Let’s say, for example. You think that this is going to help you solve this problem. For instance, you’re going to have reporting across all of the different systems you have, or it will help you do charge reconciliation, bank reconciliation, or all these other kinds of things that you want to have happened. Perhaps, you’re a billing company with three, four, or five different practice management or billing systems that you have to use. You want to see data across all of them. Data warehousing can solve that problem. But it’s a lot to bite off.

Ensure team members understand the situation

We suggest finding a place where there is a clearly defined problem, where people understand the situation well, and they have tried to solve the problem already. They have effectively either solved it entirely or partially solved it by using things like pivot tables or doing things in Excel regularly to have something implemented that is working. Then, use that as the foundation.

For example, we would say, “Go and do something like denials management.” 

Take the data, drop it into a database, implement denials management workflow and analytics in a little narrow part of the business, and make that work well.
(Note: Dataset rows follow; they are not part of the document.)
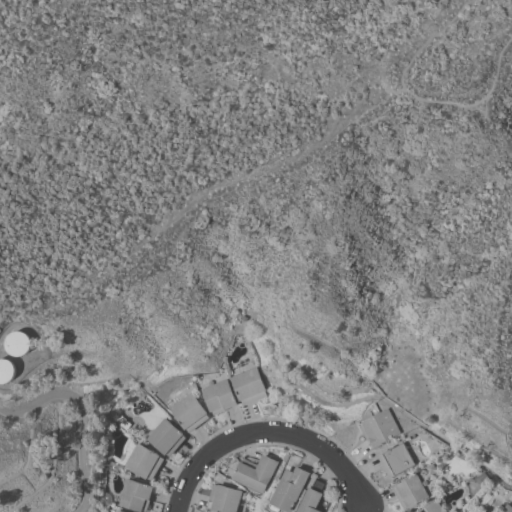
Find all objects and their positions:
road: (422, 93)
building: (17, 343)
building: (16, 344)
building: (5, 371)
building: (6, 371)
building: (246, 386)
building: (248, 386)
building: (217, 397)
building: (219, 397)
building: (187, 412)
building: (189, 412)
road: (79, 414)
building: (378, 428)
building: (378, 428)
road: (263, 434)
building: (165, 437)
building: (164, 438)
building: (394, 460)
building: (396, 460)
building: (142, 462)
building: (143, 462)
building: (254, 474)
building: (256, 474)
building: (288, 489)
building: (290, 489)
building: (408, 491)
building: (410, 491)
building: (134, 495)
building: (135, 496)
building: (222, 499)
building: (223, 499)
building: (309, 501)
building: (310, 501)
building: (430, 507)
building: (431, 507)
building: (506, 508)
building: (507, 508)
building: (116, 511)
building: (118, 511)
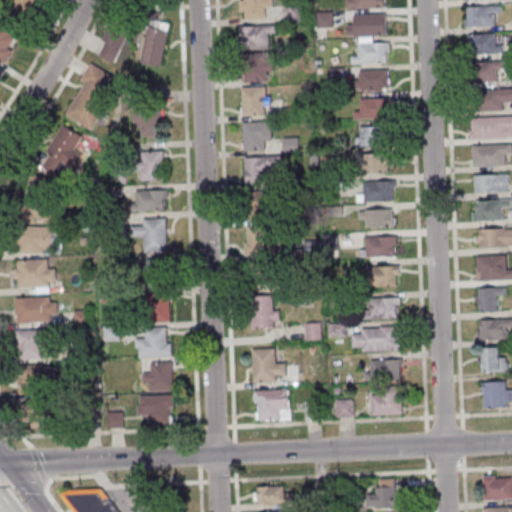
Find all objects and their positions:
building: (365, 3)
road: (192, 4)
road: (184, 5)
building: (255, 8)
building: (30, 9)
building: (481, 15)
building: (368, 25)
building: (257, 35)
building: (7, 41)
building: (109, 41)
building: (156, 42)
building: (486, 43)
building: (372, 52)
road: (34, 58)
building: (257, 66)
building: (485, 71)
road: (42, 75)
building: (372, 79)
building: (92, 96)
building: (491, 98)
building: (255, 100)
building: (375, 108)
building: (149, 120)
building: (491, 126)
building: (257, 135)
building: (380, 149)
building: (64, 152)
building: (491, 154)
building: (153, 165)
building: (264, 170)
building: (491, 182)
building: (379, 190)
building: (43, 197)
building: (151, 200)
road: (188, 204)
building: (262, 206)
building: (490, 209)
road: (417, 214)
building: (377, 217)
building: (153, 234)
building: (494, 236)
building: (37, 240)
building: (259, 242)
building: (380, 245)
road: (435, 255)
road: (206, 256)
road: (226, 256)
building: (492, 267)
building: (36, 273)
building: (159, 274)
building: (384, 275)
building: (489, 297)
building: (159, 306)
building: (383, 307)
building: (37, 309)
building: (266, 311)
building: (493, 328)
building: (314, 330)
building: (376, 338)
building: (156, 342)
building: (31, 344)
building: (492, 359)
building: (269, 365)
building: (387, 368)
building: (160, 376)
building: (35, 379)
building: (497, 393)
road: (460, 399)
building: (388, 401)
building: (273, 404)
building: (346, 408)
building: (158, 409)
road: (483, 412)
road: (443, 415)
road: (217, 426)
road: (15, 431)
road: (1, 437)
road: (462, 442)
road: (427, 443)
road: (256, 453)
traffic signals: (5, 464)
road: (484, 466)
road: (445, 469)
road: (332, 474)
road: (102, 480)
road: (4, 481)
road: (172, 482)
road: (45, 483)
road: (21, 484)
road: (463, 484)
road: (429, 485)
building: (498, 486)
building: (384, 493)
building: (273, 494)
building: (94, 499)
building: (498, 508)
road: (0, 511)
building: (273, 511)
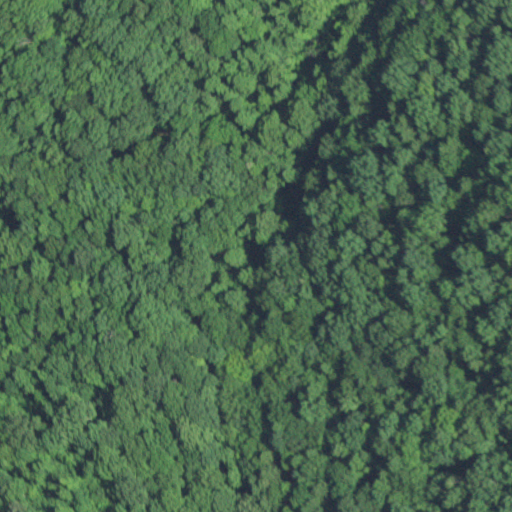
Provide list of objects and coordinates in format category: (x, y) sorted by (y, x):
road: (282, 244)
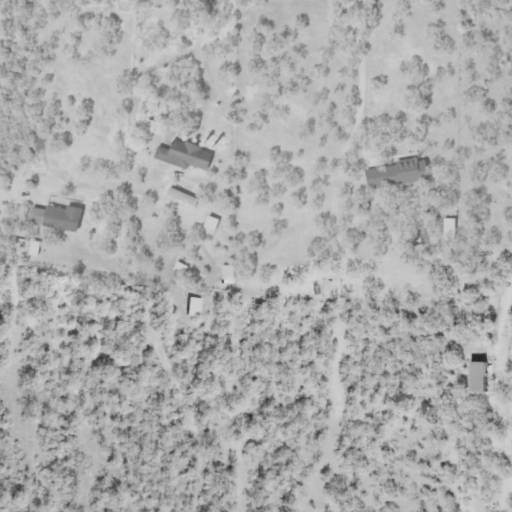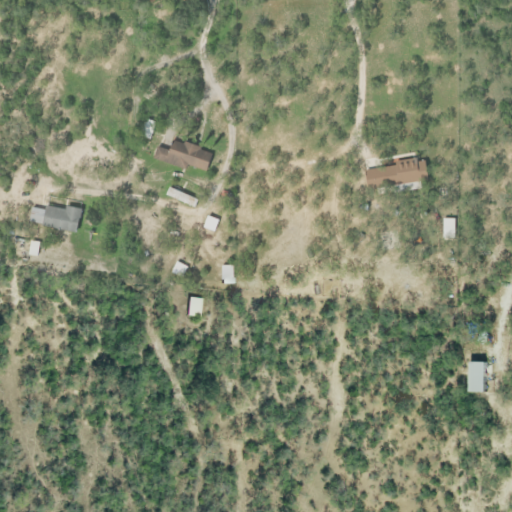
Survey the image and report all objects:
road: (359, 78)
building: (182, 155)
building: (396, 173)
road: (220, 179)
building: (180, 196)
building: (54, 217)
building: (448, 227)
building: (225, 274)
building: (193, 306)
building: (476, 376)
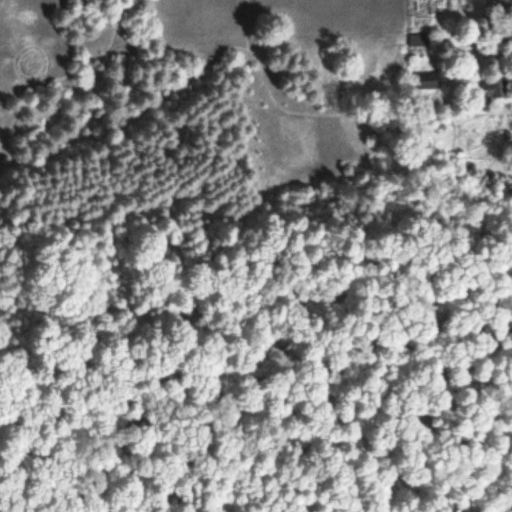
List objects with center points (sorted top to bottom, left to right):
building: (501, 15)
building: (420, 40)
building: (429, 80)
building: (488, 92)
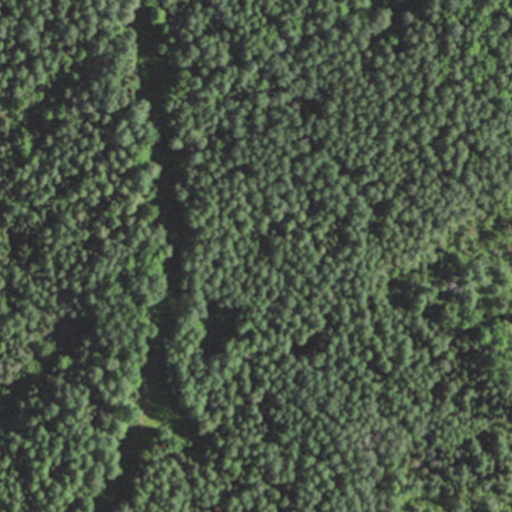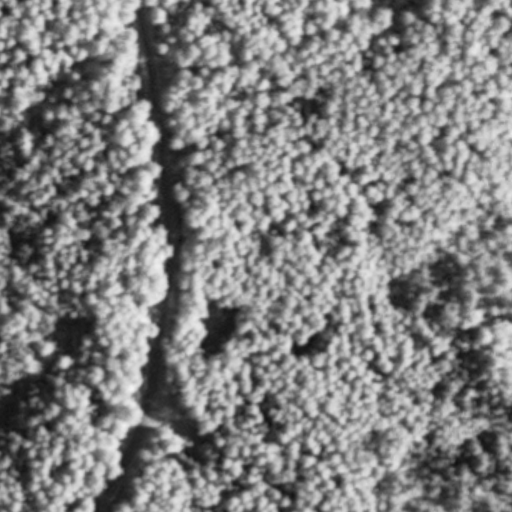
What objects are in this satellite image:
road: (160, 262)
road: (273, 458)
Automate that process, add in some things that don’t already exist to make it work better, and work through all the kinks of the team members. 

It’s also about learning how to use something, learning how to learn, learning how to change their workflow processes, learning how to articulate their needs clearly, learning how to solve problems, and making that work. That will be the building block that you can use to get to full-blown data warehousing. If you have a very narrow focus and a very narrow objective, you can start with a minor team. 

Create clear objectives for your data warehouse

Set very clearly defined goals, and get buy-in from that team. For example, denials management: Again, I go back because it’s straightforward. This is part of why we’ve spent much time on denials management because everybody understands that it is a problem, and pretty much everybody wants to improve it.

Get agreement on what they want to track, that they want to track things and that they want to reduce denials. Get it in writing and write up the objectives, the goals, who the stakeholders are, who will do what in the organization, and who will have what responsibilities. Talk about what specific steps they would need to do to achieve what they want to do, for example, what kind of KPIs, count of denials, percentage of denials, things like that. 

Focus on necessary problem-solving

What kind of problem-solving steps would they go through to improve denials? Then, prototype it a little bit in Excel within your organization before you engage somebody like ourselves or anybody else to implement that and then implement a very narrow solution around something like denials management. Then, you have a beautiful building block for full-blown data warehousing because you have effectively set up a data warehouse but with a single source dropping into it at this time. On the other hand, potentially a smaller number (maybe two or something like that) dropping in and having a narrow focus, running analysis, and you’ll have people starting to use it.

To summarize

The biggest thing of all is, you’ll have a feather in your cap that is a success. All of the management books and management theory say you need a minor victory to get people to be willing to commit all the resources, the time, and all kinds of stuff to do the giant projects and keep moving forward. Get a win! Get a win on the books, get people using something, track and see some improvement that you can use as an internal case study within the organization to tell everybody about, and use that to champion building off of this and making it much more extensive. Add in and build. Eventually, you can get to full-blown data warehousing across the entire enterprise. That’s our advice.